Données textuelles extraites des pages
════════════════════

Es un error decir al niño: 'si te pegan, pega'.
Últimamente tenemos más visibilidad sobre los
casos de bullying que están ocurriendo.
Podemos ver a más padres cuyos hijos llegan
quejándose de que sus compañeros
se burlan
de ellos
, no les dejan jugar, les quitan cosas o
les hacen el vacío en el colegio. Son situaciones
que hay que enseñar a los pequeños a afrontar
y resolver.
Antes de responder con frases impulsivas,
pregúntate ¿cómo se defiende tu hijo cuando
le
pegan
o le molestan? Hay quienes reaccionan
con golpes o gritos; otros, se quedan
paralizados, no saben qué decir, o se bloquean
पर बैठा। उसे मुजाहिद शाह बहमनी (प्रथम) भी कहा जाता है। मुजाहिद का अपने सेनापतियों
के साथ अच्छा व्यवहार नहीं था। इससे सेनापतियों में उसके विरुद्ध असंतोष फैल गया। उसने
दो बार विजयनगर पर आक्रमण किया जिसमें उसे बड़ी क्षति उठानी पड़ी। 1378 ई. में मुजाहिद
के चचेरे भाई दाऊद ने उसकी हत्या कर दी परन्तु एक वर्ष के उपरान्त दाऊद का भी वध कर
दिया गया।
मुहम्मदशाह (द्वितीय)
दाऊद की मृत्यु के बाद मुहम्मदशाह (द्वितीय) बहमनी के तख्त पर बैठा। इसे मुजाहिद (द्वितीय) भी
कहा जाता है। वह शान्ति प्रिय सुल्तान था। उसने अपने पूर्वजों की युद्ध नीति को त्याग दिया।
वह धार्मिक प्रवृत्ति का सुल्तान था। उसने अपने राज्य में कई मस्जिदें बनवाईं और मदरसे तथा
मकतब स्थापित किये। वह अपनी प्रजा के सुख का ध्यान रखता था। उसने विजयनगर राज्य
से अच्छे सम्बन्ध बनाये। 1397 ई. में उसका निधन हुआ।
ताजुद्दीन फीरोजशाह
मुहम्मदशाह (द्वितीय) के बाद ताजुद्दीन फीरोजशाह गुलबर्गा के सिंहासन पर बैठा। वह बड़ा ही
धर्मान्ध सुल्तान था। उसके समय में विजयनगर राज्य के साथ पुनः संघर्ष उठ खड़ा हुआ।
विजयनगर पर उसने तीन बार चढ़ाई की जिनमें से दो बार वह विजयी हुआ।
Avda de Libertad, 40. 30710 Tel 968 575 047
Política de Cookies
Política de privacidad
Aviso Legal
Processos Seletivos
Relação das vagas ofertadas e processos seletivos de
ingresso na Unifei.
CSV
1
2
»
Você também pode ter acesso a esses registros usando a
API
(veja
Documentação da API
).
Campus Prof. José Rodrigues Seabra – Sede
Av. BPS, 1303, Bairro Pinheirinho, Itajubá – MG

════════════════════

• CONSIGNE
Convertissez toutes les lignes ci-dessus en une liste JSON de chaînes, à raison d'une chaîne par ligne, en omettant les lignes vides.

• RÉPONSE RÉDIGÉE
[
  "Es un error decir al niño: 'si te pegan, pega'.",
  "Últimamente tenemos más visibilidad sobre los",
  "casos de bullying que están ocurriendo.",
  "Podemos ver a más padres cuyos hijos llegan",
  "quejándose de que sus compañeros",
  "se burlan",
  "de ellos",
  ", no les dejan jugar, les quitan cosas o",
  "les hacen el vacío en el colegio. Son situaciones",
  "que hay que enseñar a los pequeños a afrontar",
  "y resolver.",
  "Antes de responder con frases impulsivas,",
  "pregúntate ¿cómo se defiende tu hijo cuando",
  "le",
  "pegan",
  "o le molestan? Hay quienes reaccionan",
  "con golpes o gritos; otros, se quedan",
  "paralizados, no saben qué decir, o se bloquean",
  "पर बैठा। उसे मुजाहिद शाह बहमनी (प्रथम) भी कहा जाता है। मुजाहिद का अपने सेनापतियों",
  "के साथ अच्छा व्यवहार नहीं था। इससे सेनापतियों में उसके विरुद्ध असंतोष फैल गया। उसने",
  "दो बार विजयनगर पर आक्रमण किया जिसमें उसे बड़ी क्षति उठानी पड़ी। 1378 ई. में मुजाहिद",
  "के चचेरे भाई दाऊद ने उसकी हत्या कर दी परन्तु एक वर्ष के उपरान्त दाऊद का भी वध कर",
  "दिया गया।",
  "मुहम्मदशाह (द्वितीय)",
  "दाऊद की मृत्यु के बाद मुहम्मदशाह (द्वितीय) बहमनी के तख्त पर बैठा। इसे मुजाहिद (द्वितीय) भी",
  "कहा जाता है। वह शान्ति प्रिय सुल्तान था। उसने अपने पूर्वजों की युद्ध नीति को त्याग दिया।",
  "वह धार्मिक प्रवृत्ति का सुल्तान था। उसने अपने राज्य में कई मस्जिदें बनवाईं और मदरसे तथा",
  "मकतब स्थापित किये। वह अपनी प्रजा के सुख का ध्यान रखता था। उसने विजयनगर राज्य",
  "से अच्छे सम्बन्ध बनाये। 1397 ई. में उसका निधन हुआ।",
  "ताजुद्दीन फीरोजशाह",
  "मुहम्मदशाह (द्वितीय) के बाद ताजुद्दीन फीरोजशाह गुलबर्गा के सिंहासन पर बैठा। वह बड़ा ही",
  "धर्मान्ध सुल्तान था। उसके समय में विजयनगर राज्य के साथ पुनः संघर्ष उठ खड़ा हुआ।",
  "विजयनगर पर उसने तीन बार चढ़ाई की जिनमें से दो बार वह विजयी हुआ।",
  "Avda de Libertad, 40. 30710 Tel 968 575 047",
  "Política de Cookies",
  "Política de privacidad",
  "Aviso Legal",
  "Processos Seletivos",
  "Relação das vagas ofertadas e processos seletivos de",
  "ingresso na Unifei.",
  "CSV",
  "1",
  "2",
  "»",
  "Você também pode ter acesso a esses registros usando a",
  "API",
  "(veja",
  "Documentação da API",
  ").",
  "Campus Prof. José Rodrigues Seabra – Sede",
  "Av. BPS, 1303, Bairro Pinheirinho, Itajubá – MG"
]